My now nearly completed book on UN-US relations, Returning to Earth, talks a lot about engagement - it seeks to offer policy heuristics for different types of activities of the US at the UN that would help the US figure out when, how, and with whom to engage - and when not. It seeks to break engagement out according to the kind of activity at the UN - security, development, values, governance, and give a better sense of what engagement can or should mean in each. It’s not particularly deep; it’s trying to offer a set of basic heuristics. But it means I have been thinking for the last several years about the nature of engagement - in large part trying to figure out what friends of mine, many of whom have now gone into the Obama administration foreign policy agencies, meant during the past five years when they kept decrying the supposed failure of the Bush administration to engage.

__Goal__:
Write out the passage on engagement in UN-US relations word for word, starting at "My now nearly" and ending at "administration to engage.". The data that follows is not needed here.

__Supplied information__:
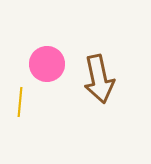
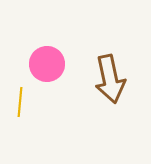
brown arrow: moved 11 px right
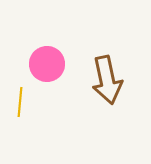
brown arrow: moved 3 px left, 1 px down
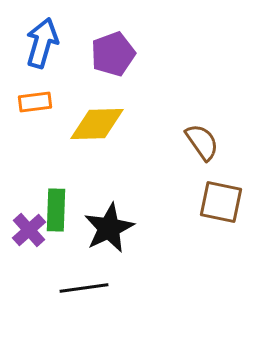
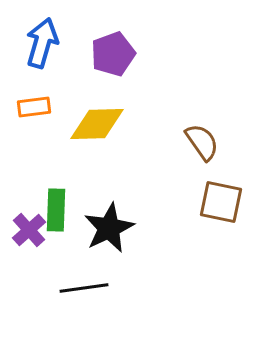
orange rectangle: moved 1 px left, 5 px down
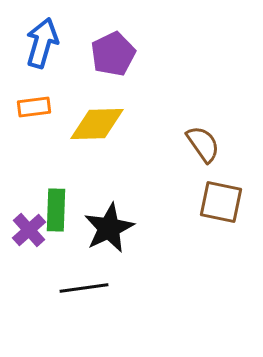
purple pentagon: rotated 6 degrees counterclockwise
brown semicircle: moved 1 px right, 2 px down
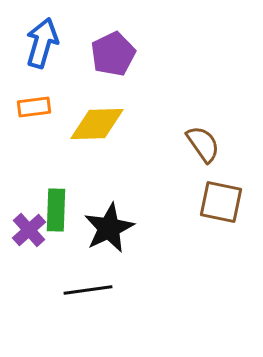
black line: moved 4 px right, 2 px down
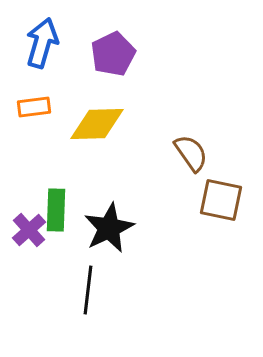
brown semicircle: moved 12 px left, 9 px down
brown square: moved 2 px up
black line: rotated 75 degrees counterclockwise
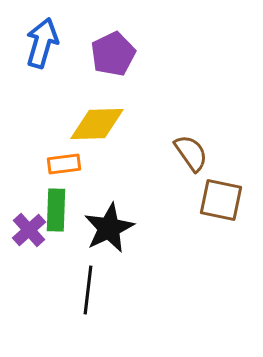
orange rectangle: moved 30 px right, 57 px down
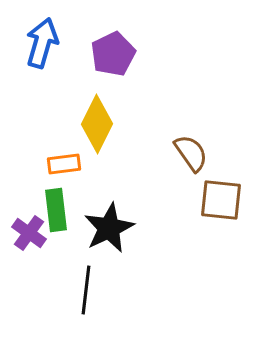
yellow diamond: rotated 62 degrees counterclockwise
brown square: rotated 6 degrees counterclockwise
green rectangle: rotated 9 degrees counterclockwise
purple cross: moved 3 px down; rotated 12 degrees counterclockwise
black line: moved 2 px left
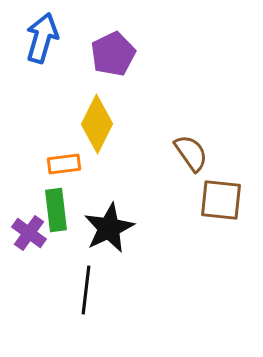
blue arrow: moved 5 px up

__Solution for this problem__:
My now nearly completed book on UN-US relations, Returning to Earth, talks a lot about engagement - it seeks to offer policy heuristics for different types of activities of the US at the UN that would help the US figure out when, how, and with whom to engage - and when not. It seeks to break engagement out according to the kind of activity at the UN - security, development, values, governance, and give a better sense of what engagement can or should mean in each. It’s not particularly deep; it’s trying to offer a set of basic heuristics. But it means I have been thinking for the last several years about the nature of engagement - in large part trying to figure out what friends of mine, many of whom have now gone into the Obama administration foreign policy agencies, meant during the past five years when they kept decrying the supposed failure of the Bush administration to engage.